Keep tool definitions narrow. A tool that can mutate production data should require the same or stronger permissions as the direct API or database action it represents.
Access Rules
Adam follows these rules:
- A read-only user should only be able to read through Adam.
- An endpoint hidden from a user should not appear in Adam context.
- Robot and application identities should be scoped to the workflows they need.
- Tool calls should be auditable with user, organization, endpoint, tool, and model context.
- Sensitive output should be handled according to the same policy and telemetry controls used by Eve.
Operational Signals
Teams usually monitor:
- Model provider latency and error rate.
- Tool call attempts, failures, and duration.
- Token usage by provider, user, organization, and conversation.
- Rejected or unauthorized tool calls.
- PII detection, redaction, or policy outcomes.
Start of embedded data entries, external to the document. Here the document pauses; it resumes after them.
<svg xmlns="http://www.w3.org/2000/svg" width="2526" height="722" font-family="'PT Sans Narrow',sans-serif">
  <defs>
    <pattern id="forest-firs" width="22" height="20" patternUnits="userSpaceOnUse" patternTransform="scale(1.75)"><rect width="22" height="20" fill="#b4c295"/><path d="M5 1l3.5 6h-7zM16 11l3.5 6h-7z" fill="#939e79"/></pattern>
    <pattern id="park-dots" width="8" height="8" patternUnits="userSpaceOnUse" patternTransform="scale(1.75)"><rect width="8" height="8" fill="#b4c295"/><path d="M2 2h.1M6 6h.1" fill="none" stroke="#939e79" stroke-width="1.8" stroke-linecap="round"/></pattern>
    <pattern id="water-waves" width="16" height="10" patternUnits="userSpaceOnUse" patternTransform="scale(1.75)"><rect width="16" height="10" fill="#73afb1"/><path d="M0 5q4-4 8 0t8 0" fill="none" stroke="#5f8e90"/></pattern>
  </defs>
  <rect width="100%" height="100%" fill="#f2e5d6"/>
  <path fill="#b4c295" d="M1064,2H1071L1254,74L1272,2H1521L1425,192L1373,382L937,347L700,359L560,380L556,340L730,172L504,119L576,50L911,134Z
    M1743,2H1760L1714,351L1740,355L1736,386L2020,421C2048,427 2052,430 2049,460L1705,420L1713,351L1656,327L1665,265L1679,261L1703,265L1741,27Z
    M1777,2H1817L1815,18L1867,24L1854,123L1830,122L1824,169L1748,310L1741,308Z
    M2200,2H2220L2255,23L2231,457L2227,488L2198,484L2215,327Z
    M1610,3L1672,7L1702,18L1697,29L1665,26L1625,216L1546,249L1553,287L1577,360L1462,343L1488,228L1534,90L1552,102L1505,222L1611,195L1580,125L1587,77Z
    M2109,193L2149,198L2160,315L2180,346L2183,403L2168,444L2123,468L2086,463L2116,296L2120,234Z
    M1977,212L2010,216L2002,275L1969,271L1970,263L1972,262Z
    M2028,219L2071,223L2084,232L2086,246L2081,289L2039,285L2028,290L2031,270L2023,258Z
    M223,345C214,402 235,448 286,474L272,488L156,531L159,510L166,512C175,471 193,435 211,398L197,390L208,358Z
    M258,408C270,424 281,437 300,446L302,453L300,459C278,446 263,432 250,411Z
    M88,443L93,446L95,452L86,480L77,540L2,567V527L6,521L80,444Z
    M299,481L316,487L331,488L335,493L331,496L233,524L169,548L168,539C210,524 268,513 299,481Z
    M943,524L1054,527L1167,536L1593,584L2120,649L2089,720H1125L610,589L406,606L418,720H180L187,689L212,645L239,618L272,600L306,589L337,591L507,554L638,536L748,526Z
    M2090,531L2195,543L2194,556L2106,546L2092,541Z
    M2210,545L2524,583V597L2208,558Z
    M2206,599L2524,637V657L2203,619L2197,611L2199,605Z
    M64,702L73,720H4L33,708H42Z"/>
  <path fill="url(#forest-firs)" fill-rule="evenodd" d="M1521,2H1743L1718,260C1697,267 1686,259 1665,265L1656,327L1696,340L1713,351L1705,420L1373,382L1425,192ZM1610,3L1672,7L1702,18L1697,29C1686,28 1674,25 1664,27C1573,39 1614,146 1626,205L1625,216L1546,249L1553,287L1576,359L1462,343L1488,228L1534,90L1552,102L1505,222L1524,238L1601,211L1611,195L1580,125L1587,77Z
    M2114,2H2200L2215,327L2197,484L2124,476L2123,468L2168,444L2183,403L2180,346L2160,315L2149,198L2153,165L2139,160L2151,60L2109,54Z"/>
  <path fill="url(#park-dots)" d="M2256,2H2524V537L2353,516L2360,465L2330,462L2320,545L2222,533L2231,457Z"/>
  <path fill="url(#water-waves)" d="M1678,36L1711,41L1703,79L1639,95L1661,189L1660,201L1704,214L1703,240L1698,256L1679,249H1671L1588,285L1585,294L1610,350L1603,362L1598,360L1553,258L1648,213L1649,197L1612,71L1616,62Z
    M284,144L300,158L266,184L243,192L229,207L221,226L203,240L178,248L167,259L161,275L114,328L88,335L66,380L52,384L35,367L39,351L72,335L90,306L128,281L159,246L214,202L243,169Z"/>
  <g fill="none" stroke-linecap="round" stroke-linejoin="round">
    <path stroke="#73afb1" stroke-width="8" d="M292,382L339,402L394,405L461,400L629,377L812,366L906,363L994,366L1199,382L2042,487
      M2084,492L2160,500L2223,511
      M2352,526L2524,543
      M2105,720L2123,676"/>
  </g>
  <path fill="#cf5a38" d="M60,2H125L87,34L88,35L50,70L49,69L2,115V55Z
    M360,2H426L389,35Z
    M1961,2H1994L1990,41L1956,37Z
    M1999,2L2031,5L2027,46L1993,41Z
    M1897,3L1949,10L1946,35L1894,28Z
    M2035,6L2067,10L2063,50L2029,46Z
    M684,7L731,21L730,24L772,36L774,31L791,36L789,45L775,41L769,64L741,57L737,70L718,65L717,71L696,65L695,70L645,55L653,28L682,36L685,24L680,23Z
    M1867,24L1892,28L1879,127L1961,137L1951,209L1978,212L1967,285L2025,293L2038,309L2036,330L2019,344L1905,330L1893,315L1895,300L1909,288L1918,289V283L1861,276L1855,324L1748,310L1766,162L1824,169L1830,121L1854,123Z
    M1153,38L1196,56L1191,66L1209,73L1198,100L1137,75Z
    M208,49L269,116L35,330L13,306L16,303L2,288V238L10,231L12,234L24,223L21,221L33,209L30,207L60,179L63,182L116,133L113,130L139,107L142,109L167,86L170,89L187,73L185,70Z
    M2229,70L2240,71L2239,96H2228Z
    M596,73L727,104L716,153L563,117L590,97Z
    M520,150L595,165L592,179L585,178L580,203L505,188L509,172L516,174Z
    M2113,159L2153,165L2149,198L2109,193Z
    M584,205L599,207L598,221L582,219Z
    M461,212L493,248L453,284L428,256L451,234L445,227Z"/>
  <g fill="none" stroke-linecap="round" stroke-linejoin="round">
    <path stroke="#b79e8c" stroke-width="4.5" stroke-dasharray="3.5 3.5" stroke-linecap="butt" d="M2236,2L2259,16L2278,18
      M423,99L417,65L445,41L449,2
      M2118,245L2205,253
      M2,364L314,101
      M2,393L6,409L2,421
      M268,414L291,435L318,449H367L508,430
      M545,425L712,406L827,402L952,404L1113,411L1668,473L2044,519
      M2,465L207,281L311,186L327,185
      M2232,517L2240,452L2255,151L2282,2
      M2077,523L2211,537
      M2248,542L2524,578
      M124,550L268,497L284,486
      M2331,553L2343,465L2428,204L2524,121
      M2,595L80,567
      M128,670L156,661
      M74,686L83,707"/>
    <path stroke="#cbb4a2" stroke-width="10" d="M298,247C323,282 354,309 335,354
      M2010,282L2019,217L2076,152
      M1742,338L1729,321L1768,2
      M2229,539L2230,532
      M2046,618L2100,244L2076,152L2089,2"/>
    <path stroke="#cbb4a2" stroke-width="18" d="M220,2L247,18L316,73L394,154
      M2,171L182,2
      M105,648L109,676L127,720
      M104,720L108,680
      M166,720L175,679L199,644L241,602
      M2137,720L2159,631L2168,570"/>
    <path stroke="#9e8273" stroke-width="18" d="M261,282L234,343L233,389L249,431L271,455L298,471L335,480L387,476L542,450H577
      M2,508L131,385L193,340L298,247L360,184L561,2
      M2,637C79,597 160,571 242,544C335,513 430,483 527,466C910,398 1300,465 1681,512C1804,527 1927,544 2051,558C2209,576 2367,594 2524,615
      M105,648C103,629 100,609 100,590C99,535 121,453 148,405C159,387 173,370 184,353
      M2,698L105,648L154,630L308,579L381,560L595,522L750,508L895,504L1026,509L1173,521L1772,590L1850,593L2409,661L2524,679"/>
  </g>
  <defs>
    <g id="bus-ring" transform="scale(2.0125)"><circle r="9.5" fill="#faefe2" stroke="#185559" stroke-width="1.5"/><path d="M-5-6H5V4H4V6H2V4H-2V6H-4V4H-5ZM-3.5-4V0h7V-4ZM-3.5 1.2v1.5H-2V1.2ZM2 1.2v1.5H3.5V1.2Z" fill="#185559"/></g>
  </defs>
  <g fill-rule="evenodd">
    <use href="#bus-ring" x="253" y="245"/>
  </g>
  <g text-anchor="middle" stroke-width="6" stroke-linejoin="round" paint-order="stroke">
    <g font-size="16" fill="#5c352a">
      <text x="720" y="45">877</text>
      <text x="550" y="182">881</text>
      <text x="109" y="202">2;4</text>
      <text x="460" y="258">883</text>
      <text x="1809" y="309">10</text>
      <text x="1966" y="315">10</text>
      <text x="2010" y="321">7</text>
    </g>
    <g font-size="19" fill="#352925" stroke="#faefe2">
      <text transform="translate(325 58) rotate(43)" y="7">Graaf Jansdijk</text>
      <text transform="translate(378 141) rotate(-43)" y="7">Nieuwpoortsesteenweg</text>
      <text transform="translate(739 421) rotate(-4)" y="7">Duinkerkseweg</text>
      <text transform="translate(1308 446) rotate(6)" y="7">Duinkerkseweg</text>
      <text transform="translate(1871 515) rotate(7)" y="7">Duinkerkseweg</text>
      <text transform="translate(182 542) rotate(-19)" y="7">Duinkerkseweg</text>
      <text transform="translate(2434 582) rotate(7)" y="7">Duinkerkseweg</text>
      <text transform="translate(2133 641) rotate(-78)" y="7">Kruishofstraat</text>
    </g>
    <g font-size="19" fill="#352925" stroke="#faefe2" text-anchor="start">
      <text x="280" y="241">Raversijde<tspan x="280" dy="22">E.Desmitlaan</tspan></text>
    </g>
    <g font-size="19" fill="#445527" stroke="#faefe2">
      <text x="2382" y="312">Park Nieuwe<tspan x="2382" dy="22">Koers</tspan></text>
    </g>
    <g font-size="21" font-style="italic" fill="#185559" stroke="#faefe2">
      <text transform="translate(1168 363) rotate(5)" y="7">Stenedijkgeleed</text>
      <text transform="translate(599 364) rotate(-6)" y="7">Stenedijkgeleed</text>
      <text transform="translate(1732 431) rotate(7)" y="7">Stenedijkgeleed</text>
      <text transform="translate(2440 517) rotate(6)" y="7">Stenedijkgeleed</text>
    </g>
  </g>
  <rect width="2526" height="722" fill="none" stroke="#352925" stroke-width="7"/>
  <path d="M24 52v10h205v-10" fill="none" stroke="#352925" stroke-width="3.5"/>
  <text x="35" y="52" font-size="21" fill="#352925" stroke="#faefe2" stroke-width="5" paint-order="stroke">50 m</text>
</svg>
- Endpoint hot spots such as repeated queries, hot keys, unbounded ranges, and high error rates.
When To Use Adam
Use Adam when:
- Operators need a governed assistant for production infrastructure.
- Application users need natural language access to data or tools.
- Agents need to call models and internal systems through one access path.
- You need a traceable audit trail for AI-assisted actions.
- You want recommendations from endpoint, model, and workflow telemetry.
Do not use Adam to bypass endpoint-specific controls. If a workflow requires direct database privileges, grant those privileges through Eve and let Adam inherit them.